KANSAS CITY, MISSOURI, US — As the last of the 2020 spring wheat crop was stowed on farms and at elevators, grain and oilseeds producers across the nation pivoted fully to combining corn and soybeans.
So far, the task has been a relative breeze compared with the frustrating hand dealt to farmers in 2019.
“Producers have the itch to go and get it done,” a veteran Upper Midwest commodities analyst said. “Last year was so rainy and wet. It started to rain, and farmers never got a chance to get after it. And then it was wet in a lot of places this spring. Now, weather is ideal, so when producers get a chance to go, they’re going to go.”
Soybean harvest completion was ahead of corn collection as of Sept. 27, the US Department of Agriculture said in its weekly Crop Progress report. The soybean harvest in the 18 principal production states advanced 14 percentage points in the latest week to 20% harvested, ahead of 6% a year earlier and 15% as the recent five-year average for the date.
The soybean harvest was expanding from the South into the Central states and even the Upper Midwest.
North Dakota producers for the most part had their spring and durum wheat packed away and were in the fields collecting soybeans. The USDA said 27% of the North Dakota crop was harvested, well ahead of 3% a year earlier and 19% as the five-year average progress.
“They were getting after it in the dark by the headlights of their combines last week between Jamestown and Fargo,” the analyst said. “And leaving a big old dust bowl behind them because it’s so dry. They want to go and get it while they can, and it is dry and looking good for them.”
Thus far, neither diseases nor pests were proving problematic to US soybeans. However, it was apparent to crop experts at country elevators that overnight freeze events beginning Sept. 9 had hindered growth for some soybeans in North Dakota and Minnesota.
“North Dakota got nipped a couple days the week before last,” a crop expert said. “That hurt some of their soybeans. It’s pretty uniform. Some soybeans in southwestern North Dakota are pretty small.

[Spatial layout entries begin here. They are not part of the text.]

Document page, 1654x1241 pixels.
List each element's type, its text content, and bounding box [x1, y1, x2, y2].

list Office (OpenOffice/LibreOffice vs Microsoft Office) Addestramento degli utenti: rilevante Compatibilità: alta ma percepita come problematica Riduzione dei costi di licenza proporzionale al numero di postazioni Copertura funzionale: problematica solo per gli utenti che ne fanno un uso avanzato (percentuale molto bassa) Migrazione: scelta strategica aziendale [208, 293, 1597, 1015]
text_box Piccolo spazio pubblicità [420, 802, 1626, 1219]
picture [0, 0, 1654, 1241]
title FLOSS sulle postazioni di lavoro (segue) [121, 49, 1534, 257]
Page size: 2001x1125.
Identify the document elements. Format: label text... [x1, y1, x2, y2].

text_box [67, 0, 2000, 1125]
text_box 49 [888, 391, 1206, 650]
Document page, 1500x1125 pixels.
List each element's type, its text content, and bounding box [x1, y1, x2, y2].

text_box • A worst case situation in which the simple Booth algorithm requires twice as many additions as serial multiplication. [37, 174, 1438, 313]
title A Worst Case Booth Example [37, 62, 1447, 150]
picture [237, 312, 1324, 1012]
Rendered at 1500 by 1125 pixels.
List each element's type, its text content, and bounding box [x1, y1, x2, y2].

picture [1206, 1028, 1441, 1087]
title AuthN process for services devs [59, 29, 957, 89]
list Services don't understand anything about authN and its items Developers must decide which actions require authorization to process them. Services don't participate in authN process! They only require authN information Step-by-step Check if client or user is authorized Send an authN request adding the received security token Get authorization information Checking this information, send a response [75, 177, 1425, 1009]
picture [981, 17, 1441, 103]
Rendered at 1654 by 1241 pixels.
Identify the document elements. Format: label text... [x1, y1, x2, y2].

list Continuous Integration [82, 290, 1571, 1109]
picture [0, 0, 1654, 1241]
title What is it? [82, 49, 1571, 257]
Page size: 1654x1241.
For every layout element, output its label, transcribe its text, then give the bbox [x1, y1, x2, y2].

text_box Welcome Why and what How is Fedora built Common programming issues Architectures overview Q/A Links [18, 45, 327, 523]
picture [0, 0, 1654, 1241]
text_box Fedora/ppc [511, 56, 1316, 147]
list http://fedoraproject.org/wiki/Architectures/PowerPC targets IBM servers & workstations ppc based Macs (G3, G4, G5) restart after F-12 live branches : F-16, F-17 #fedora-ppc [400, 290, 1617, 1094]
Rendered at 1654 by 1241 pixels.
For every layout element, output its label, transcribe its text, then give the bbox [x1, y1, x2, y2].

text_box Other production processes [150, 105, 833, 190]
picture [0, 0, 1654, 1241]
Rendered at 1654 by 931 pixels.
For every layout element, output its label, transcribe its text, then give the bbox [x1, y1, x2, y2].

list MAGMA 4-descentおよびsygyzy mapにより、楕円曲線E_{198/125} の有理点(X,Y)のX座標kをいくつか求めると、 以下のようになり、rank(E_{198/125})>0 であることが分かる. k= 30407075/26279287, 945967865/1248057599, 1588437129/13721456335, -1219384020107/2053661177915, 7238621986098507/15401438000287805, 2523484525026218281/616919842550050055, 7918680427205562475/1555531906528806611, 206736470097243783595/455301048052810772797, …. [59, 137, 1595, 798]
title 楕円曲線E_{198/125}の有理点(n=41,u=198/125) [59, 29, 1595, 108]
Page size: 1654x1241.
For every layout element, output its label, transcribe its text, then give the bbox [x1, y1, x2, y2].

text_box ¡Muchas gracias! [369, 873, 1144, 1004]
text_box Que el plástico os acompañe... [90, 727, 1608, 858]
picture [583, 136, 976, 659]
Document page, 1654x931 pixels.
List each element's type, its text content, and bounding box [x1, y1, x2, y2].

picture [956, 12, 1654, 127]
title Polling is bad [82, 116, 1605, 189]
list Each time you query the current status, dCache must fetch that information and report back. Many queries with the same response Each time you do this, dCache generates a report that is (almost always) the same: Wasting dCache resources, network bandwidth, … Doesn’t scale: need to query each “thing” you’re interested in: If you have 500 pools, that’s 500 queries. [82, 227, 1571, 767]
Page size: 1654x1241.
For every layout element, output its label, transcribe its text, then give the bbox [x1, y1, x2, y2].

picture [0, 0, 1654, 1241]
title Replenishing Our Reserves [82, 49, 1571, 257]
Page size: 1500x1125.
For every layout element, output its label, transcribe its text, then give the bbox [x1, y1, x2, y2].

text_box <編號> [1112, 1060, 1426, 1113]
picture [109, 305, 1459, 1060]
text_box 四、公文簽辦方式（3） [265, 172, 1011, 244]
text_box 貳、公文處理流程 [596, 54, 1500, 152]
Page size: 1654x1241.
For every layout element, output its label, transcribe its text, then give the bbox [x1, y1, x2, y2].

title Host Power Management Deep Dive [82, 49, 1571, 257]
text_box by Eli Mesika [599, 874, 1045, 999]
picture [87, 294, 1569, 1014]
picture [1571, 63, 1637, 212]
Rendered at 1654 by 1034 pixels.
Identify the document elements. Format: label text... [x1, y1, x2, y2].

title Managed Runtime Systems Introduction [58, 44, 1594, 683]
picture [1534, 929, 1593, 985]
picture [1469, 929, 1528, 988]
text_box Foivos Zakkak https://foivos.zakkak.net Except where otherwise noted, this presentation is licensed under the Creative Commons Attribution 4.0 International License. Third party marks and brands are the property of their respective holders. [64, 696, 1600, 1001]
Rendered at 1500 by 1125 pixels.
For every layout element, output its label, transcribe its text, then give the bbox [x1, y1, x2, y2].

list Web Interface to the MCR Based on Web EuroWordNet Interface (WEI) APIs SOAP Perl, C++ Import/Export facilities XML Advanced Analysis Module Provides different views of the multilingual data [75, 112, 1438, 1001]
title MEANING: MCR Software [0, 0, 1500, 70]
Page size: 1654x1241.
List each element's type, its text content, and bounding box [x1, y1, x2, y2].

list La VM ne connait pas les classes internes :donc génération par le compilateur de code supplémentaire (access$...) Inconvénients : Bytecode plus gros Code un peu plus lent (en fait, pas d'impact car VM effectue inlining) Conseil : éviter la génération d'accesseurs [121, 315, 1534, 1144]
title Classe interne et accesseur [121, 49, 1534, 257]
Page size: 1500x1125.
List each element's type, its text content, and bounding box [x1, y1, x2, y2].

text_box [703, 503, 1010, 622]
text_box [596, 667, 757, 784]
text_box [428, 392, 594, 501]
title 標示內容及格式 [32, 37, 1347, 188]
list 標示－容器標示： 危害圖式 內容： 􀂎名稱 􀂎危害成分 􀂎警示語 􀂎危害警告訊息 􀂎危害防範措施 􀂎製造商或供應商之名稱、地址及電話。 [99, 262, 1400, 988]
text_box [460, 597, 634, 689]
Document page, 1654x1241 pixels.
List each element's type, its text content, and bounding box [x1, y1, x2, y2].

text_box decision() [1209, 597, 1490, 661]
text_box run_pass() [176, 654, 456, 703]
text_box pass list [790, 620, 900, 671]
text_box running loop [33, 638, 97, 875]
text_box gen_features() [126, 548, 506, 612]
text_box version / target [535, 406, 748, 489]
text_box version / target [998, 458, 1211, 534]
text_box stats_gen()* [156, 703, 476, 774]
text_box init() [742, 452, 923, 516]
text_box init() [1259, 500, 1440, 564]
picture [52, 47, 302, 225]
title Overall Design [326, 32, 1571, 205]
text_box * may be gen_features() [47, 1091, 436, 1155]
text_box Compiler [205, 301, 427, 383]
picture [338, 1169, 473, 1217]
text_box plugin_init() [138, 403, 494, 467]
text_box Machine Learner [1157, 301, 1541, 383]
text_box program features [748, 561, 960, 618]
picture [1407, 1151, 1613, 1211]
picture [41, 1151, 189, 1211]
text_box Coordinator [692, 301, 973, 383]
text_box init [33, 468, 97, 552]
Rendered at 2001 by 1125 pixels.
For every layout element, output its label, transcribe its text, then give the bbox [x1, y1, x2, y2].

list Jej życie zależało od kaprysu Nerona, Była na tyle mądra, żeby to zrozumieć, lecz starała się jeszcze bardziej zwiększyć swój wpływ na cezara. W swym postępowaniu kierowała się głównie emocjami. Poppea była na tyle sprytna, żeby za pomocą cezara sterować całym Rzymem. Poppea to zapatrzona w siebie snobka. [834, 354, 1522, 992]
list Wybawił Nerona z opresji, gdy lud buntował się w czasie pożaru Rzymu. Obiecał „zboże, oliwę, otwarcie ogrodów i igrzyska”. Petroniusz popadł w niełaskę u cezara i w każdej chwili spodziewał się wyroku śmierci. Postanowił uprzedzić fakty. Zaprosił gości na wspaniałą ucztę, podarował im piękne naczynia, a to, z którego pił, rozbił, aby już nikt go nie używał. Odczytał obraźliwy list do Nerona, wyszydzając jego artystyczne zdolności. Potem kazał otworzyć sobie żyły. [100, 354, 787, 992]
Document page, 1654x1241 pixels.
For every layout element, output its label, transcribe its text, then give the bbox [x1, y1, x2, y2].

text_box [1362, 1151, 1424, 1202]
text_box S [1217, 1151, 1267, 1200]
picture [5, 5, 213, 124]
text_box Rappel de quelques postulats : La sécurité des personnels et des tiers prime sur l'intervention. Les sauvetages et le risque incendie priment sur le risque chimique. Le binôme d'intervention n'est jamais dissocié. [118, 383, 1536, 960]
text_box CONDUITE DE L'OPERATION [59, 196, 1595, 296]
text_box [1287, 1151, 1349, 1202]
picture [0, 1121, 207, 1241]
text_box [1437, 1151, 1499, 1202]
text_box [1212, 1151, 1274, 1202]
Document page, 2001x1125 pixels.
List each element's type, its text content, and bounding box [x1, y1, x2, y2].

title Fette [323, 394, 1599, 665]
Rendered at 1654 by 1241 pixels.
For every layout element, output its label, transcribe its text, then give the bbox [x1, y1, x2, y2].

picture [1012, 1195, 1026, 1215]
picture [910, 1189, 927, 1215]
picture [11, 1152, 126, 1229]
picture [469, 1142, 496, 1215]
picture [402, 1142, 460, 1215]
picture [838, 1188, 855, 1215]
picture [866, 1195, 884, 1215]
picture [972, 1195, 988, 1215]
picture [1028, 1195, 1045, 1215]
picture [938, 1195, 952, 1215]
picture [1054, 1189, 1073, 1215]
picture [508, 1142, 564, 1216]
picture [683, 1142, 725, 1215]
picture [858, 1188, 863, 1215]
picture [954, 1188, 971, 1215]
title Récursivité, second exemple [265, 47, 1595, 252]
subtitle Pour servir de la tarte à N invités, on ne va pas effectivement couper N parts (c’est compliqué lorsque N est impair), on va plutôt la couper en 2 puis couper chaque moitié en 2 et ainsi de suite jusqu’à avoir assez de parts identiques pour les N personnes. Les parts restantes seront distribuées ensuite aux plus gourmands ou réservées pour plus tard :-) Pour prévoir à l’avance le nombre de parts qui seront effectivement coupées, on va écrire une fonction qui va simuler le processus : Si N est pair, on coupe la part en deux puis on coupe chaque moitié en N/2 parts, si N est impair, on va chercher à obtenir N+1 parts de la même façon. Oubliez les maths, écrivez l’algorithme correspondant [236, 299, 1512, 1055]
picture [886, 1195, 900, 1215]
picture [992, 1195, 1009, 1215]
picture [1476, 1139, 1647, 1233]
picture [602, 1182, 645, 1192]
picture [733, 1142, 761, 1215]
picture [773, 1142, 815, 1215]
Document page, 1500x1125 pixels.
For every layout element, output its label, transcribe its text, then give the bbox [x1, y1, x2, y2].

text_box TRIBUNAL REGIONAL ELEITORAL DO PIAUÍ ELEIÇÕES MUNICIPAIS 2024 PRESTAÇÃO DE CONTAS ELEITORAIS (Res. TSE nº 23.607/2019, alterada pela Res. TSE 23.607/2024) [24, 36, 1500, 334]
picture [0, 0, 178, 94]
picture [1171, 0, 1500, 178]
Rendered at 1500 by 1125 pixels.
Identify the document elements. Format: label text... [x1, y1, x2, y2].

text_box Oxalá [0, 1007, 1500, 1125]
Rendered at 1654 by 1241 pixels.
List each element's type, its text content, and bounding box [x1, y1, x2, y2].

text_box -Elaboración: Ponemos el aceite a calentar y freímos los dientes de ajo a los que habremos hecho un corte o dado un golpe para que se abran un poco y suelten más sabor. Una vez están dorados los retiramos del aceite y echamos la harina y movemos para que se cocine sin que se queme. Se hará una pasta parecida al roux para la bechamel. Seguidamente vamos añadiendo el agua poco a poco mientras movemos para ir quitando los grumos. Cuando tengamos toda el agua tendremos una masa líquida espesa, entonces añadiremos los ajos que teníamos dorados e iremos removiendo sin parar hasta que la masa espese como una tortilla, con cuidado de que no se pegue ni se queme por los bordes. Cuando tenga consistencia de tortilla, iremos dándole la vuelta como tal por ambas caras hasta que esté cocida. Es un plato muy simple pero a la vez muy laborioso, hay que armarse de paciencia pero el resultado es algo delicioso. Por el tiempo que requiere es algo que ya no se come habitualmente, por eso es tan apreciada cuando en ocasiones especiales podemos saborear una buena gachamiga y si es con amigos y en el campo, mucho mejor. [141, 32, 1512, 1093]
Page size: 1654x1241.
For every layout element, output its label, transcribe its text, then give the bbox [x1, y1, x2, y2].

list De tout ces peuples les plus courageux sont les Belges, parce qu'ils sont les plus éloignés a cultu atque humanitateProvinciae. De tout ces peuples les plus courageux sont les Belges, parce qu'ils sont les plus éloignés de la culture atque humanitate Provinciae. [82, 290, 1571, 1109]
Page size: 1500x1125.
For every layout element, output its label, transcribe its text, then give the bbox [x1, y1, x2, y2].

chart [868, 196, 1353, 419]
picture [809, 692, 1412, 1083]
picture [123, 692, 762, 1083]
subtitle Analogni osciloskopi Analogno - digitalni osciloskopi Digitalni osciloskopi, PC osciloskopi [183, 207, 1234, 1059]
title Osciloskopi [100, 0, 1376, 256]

Going a little bit farther north, soybeans at one elevator were kind of green and yellow. Some of the green will turn. Yields are anywhere from 30 to 50 bushels an acre.”
Overall, soybean yields so far were better than growers expected.
“After producers got that frost, they thought, ‘Oh man, we’re done for. We won’t get any beans at all,’” the analyst said. “But there are some fields with yields really low, some that are really dry, and there’s some that are just kind of average. When soybeans get down to 8%, 9% moisture, they just break up. Their shells pop off. So growers don’t want them too dry.”
Reports from Wilton, North Dakota, US, about 20 miles north of Bismarck, North Dakota, US, were of good-quality soybeans, decent yields and very few green plants. Yields in south-central Minnesota near Mankato mostly ranged from 50 to 70 bushels an acre.
Minnesota soybean harvest completion jumped 24 percentage points in the latest week to 31%, ahead of 4% a year earlier and 18% as the average.
Some growers temporarily may have switched to harvesting corn after witnessing lengthy lines to dump soybeans at elevators.
“They’ll go back and forth if they can’t dump or if they run into other issues,” the analyst said. “For example, if their soybeans are too wet, they’ll leave them for a week. Or if their corn is too wet, but they’ve got favorable weather, they’ll go try something else and come back to that corn.”
Meanwhile, the 2020 US corn harvest also was gathering steam and reached 15% completion by Sept. 27 in the 18 principal production states, ahead of 10% a year ago and close to 16% as the 2015-19 average for the date.
Furthest along were states in the South (Texas, 70% completed), East Coast (North Carolina, 74%) and mid-South (Kentucky, 54%). The nation’s top corn production state, Iowa, had cut about 12% of its crop, well ahead of 1% last year and 5% as the average despite the challenges deriving from a destructive “derecho storm” that brought intense wind and thunderstorms to a 700-mile swath from Nebraska to Indiana on Aug. 10.
“Some of the guys in Iowa are having a heck of a time picking up the corn that got blown over,” the analyst said. “Yields aren’t terrific in those areas. They’re trying to see how low they can get the head on the combine to try to pick it up, and sometimes coming back through the opposite direction of the way it’s laying to try to pick it up.
“But outside those storm-damaged areas, corn is drying down nice and looking good.”
Corn harvest completion by Sept. 27 was 29% in Kansas (35% as the average for the date), 13% in Colorado (7%), 14% in Nebraska (10%), 10% in South Dakota (5%), 11% in Illinois (16%), 17% in Indiana (15%), 13% in Ohio (12%) and 13% in Michigan (8%).